I can write a templated function this way
template<class T> void f(T x) {…}
or this way
template<class T> void f(T const& x) {…}
I guess that the second option can be more optimal as it explicitly avoids a copy, but I suspect that it can also fail for some specific types T (eg functors?).
So, when should use the first option, and when to use the second? There are also this boost::call_traits<T>::param_type and boost::reference_wrapper that were in the answers to my previous question, but people don't use them everywhere, do they? Is there a rule of thumb for this? Thanks.
Is there a rule of thumb for this?
The same general rules for when to use pass by reference vs. pass by value apply.
If you expect T always to be a numeric type or a type that is very cheap to copy, then you can take the argument by value. If you are going to make a copy of the argument into a local variable in the function anyway, then you should take it by value to help the compiler elide copies that don't really need to be made.
Otherwise, take the argument by reference. In the case of types that are cheap to copy, it may be more expensive but for other types it will be faster. If you find this is a performance hotspot, you can overload the function for different types of arguments and do the right thing for each of them.
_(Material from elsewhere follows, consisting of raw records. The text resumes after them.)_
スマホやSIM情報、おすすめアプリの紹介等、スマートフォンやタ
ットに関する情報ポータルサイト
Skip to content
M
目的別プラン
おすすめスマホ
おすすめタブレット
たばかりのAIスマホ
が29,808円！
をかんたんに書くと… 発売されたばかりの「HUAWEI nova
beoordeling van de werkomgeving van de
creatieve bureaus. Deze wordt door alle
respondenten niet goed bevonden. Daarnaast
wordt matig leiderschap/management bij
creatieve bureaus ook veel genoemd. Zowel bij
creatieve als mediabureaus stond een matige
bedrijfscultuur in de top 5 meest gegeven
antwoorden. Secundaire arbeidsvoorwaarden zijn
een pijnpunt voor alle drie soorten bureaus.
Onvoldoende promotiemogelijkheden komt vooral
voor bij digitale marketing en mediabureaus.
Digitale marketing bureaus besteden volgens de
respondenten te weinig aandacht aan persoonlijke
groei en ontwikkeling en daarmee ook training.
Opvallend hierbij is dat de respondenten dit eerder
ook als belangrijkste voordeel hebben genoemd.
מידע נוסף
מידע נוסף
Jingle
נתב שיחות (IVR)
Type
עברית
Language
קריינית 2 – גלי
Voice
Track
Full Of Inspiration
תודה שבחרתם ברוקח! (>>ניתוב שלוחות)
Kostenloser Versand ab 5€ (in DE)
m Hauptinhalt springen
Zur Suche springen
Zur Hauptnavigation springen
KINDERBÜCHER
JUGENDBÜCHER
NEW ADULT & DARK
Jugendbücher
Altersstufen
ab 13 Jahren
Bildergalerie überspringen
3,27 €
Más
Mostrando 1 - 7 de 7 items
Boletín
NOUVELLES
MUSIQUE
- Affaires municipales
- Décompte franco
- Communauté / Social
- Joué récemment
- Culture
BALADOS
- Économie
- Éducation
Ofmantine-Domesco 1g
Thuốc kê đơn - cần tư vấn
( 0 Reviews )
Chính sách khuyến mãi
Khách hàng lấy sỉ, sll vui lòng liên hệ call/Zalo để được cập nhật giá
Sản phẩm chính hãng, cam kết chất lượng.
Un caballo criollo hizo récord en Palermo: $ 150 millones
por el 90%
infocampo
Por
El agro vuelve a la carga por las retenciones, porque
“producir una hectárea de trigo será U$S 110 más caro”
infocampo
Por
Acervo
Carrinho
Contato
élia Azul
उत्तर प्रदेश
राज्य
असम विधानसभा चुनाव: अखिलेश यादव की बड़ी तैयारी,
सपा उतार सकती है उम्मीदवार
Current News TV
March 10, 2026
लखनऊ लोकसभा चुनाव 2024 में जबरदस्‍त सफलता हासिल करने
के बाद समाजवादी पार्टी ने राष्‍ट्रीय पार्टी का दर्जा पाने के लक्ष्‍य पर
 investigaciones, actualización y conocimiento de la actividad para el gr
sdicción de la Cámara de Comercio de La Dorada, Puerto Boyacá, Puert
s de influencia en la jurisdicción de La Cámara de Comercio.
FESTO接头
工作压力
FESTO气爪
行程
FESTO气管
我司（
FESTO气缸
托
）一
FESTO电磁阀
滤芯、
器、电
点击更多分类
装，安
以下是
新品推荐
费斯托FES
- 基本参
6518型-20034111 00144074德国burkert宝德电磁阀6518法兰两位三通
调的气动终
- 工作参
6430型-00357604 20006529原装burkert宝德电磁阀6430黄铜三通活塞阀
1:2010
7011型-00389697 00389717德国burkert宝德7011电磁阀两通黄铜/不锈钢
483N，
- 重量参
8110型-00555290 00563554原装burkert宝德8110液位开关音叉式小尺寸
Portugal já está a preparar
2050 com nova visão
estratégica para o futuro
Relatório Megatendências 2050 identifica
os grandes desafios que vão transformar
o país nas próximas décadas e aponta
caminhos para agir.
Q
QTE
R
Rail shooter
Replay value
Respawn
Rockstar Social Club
I suspect that it can also fail for some specific types
Pass by reference-to-const is the only passing mechanism that "never" fails. It does not pose any requirements on T, it accepts both lvalues and rvalues as arguments, and it allows implicit conversions.
Thou shalt not wake the dead, but head a similar problem and here's some example code that shows how to use C++11s type traits to deduce whether a parameter should be passed by value or reference:
#include <iostream>
#include <type_traits>
template<typename key_type>
class example
{
using parameter_type = typename std::conditional<std::is_fundamental<key_type>::value, key_type, key_type&>::type;
public:
void function(parameter_type param)
{
if (std::is_reference<parameter_type>::value)
{
std::cout << "passed by reference" << std::endl;
} else {
std::cout << "passed by value" << std::endl;
}
}
};
struct non_fundamental_type
{
int one;
char * two;
};
int main()
{
int one = 1;
non_fundamental_type nft;
example<int>().function(one);
example<non_fundamental_type>().function(nft);
return 0;
}
Hope it helps others with a similar issue.
Besides what James McNellis wrote, I just want to add that you can specialize your template for reference types (for example like this)
boost::traits has a type trait that selects the "best" type, based on T:
call_traits<T>::param_type
As already mentioned, there are no template-specific issues.